SOURCE MATERIAL: Begin
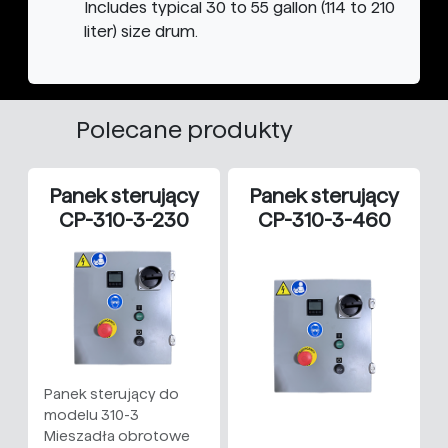
Includes typical 30 to 55 gallon (114 to 210
liter) size drum.
Polecane produkty
Panek sterujący
Panek sterujący
CP-310-3-230
CP-310-3-460
Panek sterujący do
modelu 310-3
Mieszadła obrotowe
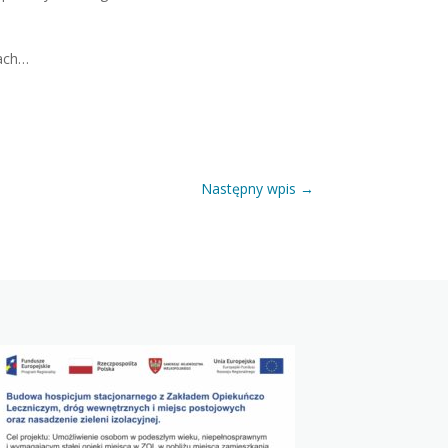
iach…
Następny wpis
→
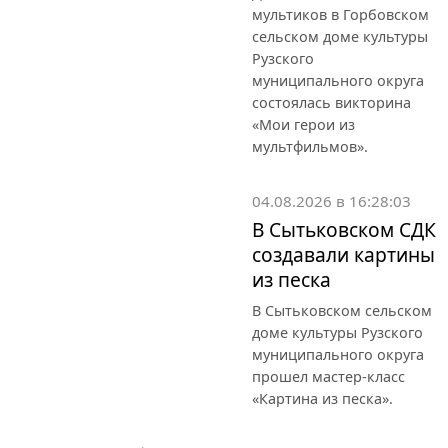
мультиков в Горбовском
сельском доме культуры
Рузского
муниципального округа
состоялась викторина
«Мои герои из
мультфильмов».
04.08.2026 в 16:28:03
В Сытьковском СДК
создавали картины
из песка
В Сытьковском сельском
доме культуры Рузского
муниципального округа
прошел мастер-класс
«Картина из песка».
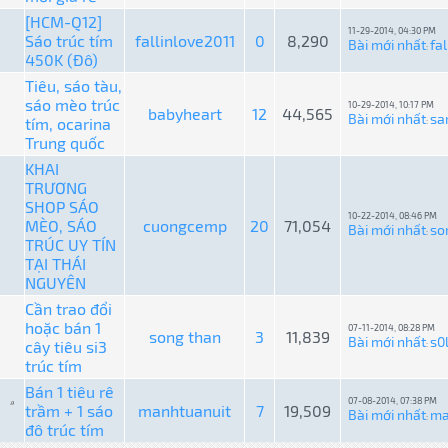
[HCM-Q12]
11-29-2014, 04:30 PM
Sáo trúc tím
fallinlove2011
0
8,290
Bài mới nhất
fa
:
450K (Đô)
Tiêu, sáo tàu,
sáo mèo trúc
10-29-2014, 10:17 PM
babyheart
12
44,565
Bài mới nhất
sa
tím, ocarina
:
Trung quốc
KHAI
TRƯƠNG
SHOP SÁO
10-22-2014, 08:46 PM
MÈO, SÁO
cuongcemp
20
71,054
Bài mới nhất
so
:
TRÚC UY TÍN
TẠI THÁI
NGUYÊN
Cần trao đổi
hoặc bán 1
07-11-2014, 08:28 PM
song than
3
11,839
Bài mới nhất
s0
cây tiêu si3
:
trúc tím
Bán 1 tiêu rê
07-08-2014, 07:38 PM
trầm + 1 sáo
manhtuanuit
7
19,509
Bài mới nhất
ma
:
đô trúc tím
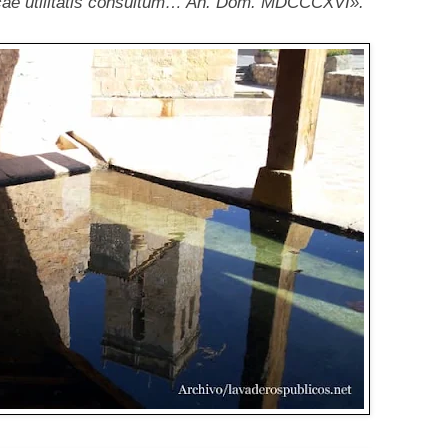
icae utilitatis consultum… An. Dom. MDCCCXVI».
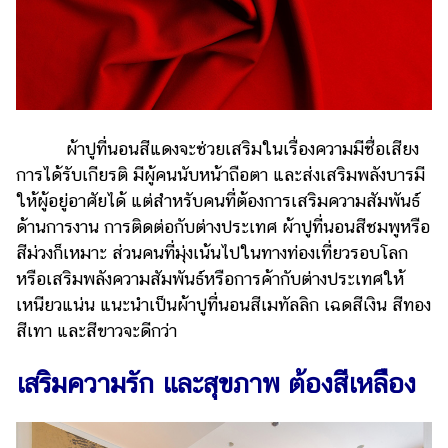
ออนไลน์
ติดต่อ
โฆษณา
แจ้ง
ปัญหา
ผ้าปูที่นอนสีแดงจะช่วยเสริมในเรื่องความมีชื่อเสียง
ร่วม
การได้รับเกียรติ มีผู้คนนับหน้าถือตา และส่งเสริมพลังบารมี
งาน
ให้ผู้อยู่อาศัยได้ แต่สำหรับคนที่ต้องการเสริมความสัมพันธ์
กับ
ด้านการงาน การติดต่อกับต่างประเทศ ผ้าปูที่นอนสีชมพูหรือ
เรา
สีม่วงก็เหมาะ ส่วนคนที่มุ่งเน้นไปในทางท่องเที่ยวรอบโลก
หรือเสริมพลังความสัมพันธ์หรือการค้ากับต่างประเทศให้
เหนียวแน่น แนะนำเป็นผ้าปูที่นอนสีเมทัลลิก เฉดสีเงิน สีทอง
สีเทา และสีขาวจะดีกว่า
เสริมความรัก และสุขภาพ ต้องสีเหลือง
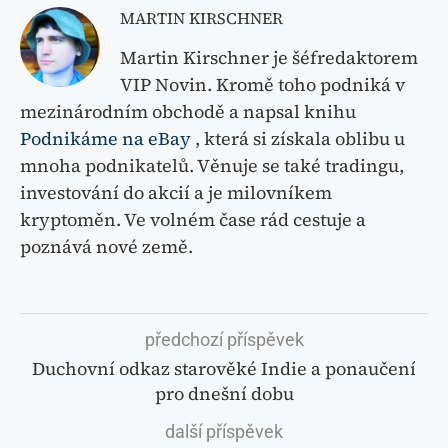
MARTIN KIRSCHNER
Martin Kirschner je šéfredaktorem
VIP Novin. Kromě toho podniká v
mezinárodním obchodě a napsal knihu
Podnikáme na eBay
, která si získala oblibu u
mnoha podnikatelů. Věnuje se také tradingu,
investování do akcií a je milovníkem
kryptoměn. Ve volném čase rád cestuje a
poznává nové země.
předchozí příspěvek
Duchovní odkaz starověké Indie a ponaučení
pro dnešní dobu
další příspěvek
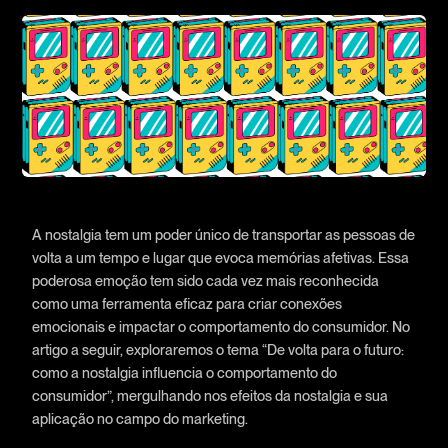
A nostalgia tem um poder único de transportar as pessoas de
volta a um tempo e lugar que evoca memórias afetivas. Essa
poderosa emoção tem sido cada vez mais reconhecida
como uma ferramenta eficaz para criar conexões
emocionais e impactar o comportamento do consumidor. No
artigo a seguir, exploraremos o tema “De volta para o futuro:
como a nostalgia influencia o comportamento do
consumidor”, mergulhando nos efeitos da nostalgia e sua
aplicação no campo do marketing.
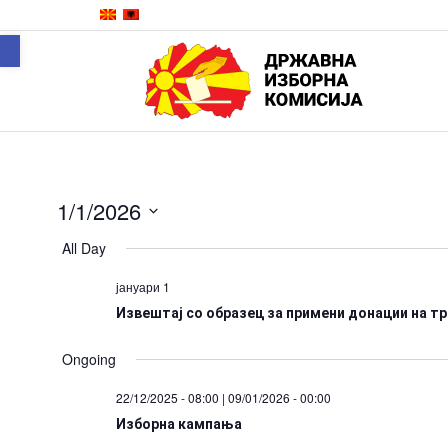
Open toolbar
1/1/2026
Select
All Day
date.
јануари 1
Извештај со образец за примени донации на т
Ongoing
22/12/2025 - 08:00
|
09/01/2026 - 00:00
Изборна кампања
SOURCE MATERIAL: End
The required output is every line from the beginning of the material above through the line with "доме культуры Рузского", exact and without pictures.

• RESPONSE TO THIS EXERCISE
Includes typical 30 to 55 gallon (114 to 210
liter) size drum.
Polecane produkty
Panek sterujący
Panek sterujący
CP-310-3-230
CP-310-3-460
Panek sterujący do
modelu 310-3
Mieszadła obrotowe
iach…
Następny wpis
→
мультиков в Горбовском
сельском доме культуры
Рузского
муниципального округа
состоялась викторина
«Мои герои из
мультфильмов».
04.08.2026 в 16:28:03
В Сытьковском СДК
создавали картины
из песка
В Сытьковском сельском
доме культуры Рузского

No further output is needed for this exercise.